Saunders, an All-Star in 2008 after serving as the club's sixth starter the previous two seasons, saw how shorthanded the rotation was and kept it to himself when he started to experience some shoulder issues that hung around like an uninvited, unwanted guest.

"It was a tough time in Spring Training," Saunders said. "I wasn't feeling that good. We had guys going on the DL. I thought to myself that this team couldn't afford to have another starting pitcher go down.

"Sometimes it would feel better than other times. There would be a start when I felt good and then not good, and then bad. I knew something wasn't right."

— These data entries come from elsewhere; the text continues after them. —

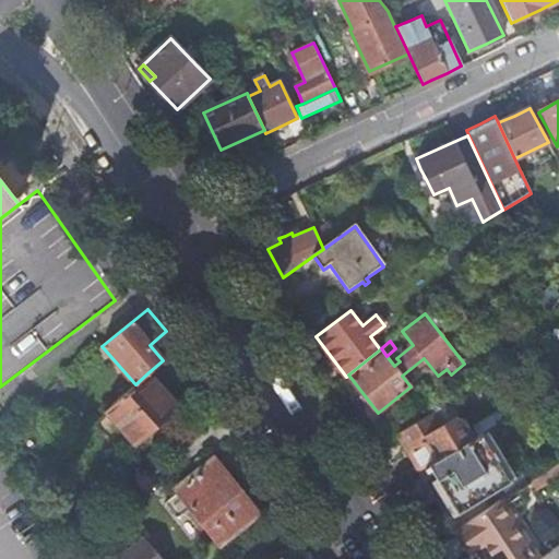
[(135,384),(105,412),(135,444),(132,448),(144,461),(167,440),(157,427),(179,406),(149,372),(135,384)]
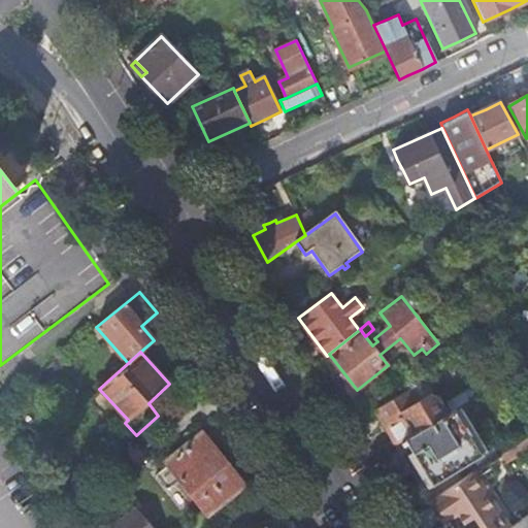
[(410,390),(374,410),(395,446),(401,441),(447,415),(436,398),(429,396),(431,391),(421,374),(406,384),(410,390)]
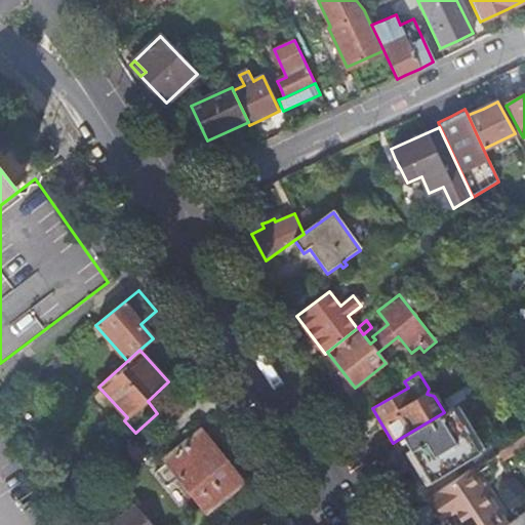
[(481,451),(454,406),(444,412),(399,439),(402,443),(405,441),(431,483),(456,467),(462,477),(472,471),(482,463),(477,454),(481,451)]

It was getting worse, not better, as the season progressed, and media and fans wondered what happened to the All-Star lefty from '08. Was his great season a mirage?

"As a competitor and a baseball player, you never want to say you're hurt and can't do this," Saunders said. "Early on, in April and May, I was probably 70 percent. Then in June and July, it was even less."

Saunders finally went to manager Mike Scioscia, who naturally wasn't pleased to learn his pitcher had been concealing an injury. The Angels shut down Saunders on Aug. 6, letting him rest in the hope that a knot in his shoulder would disappear.

Twenty days later, he was reactivated, and he's 6-0 in seven starts since his return, his ERA is 2.42 during the stretch. He could work Game 4 of the American League Division Series against the Red Sox in Boston.

He'd given up five earned runs in just 1 2/3 innings against the Rangers when he decided he couldn't go on this way, grimacing with the memory.

"It was about me being honest with the club," Saunders said. "I wasn't honest with myself, my family or the organization. I've learned my lesson.

"If I had taken time off in Spring Training to make sure I was right, or earlier in the season, I could have saved myself a lot of trouble."

Someday, perhaps, when he's a highly respected craftsman and blessed with the wisdom of his years, he'll pass along that advice to another young, wide-eyed lefty looking to find his way.

The Big Unit, who earlier in his career gained valuable insights from Nolan Ryan, will nod approvingly.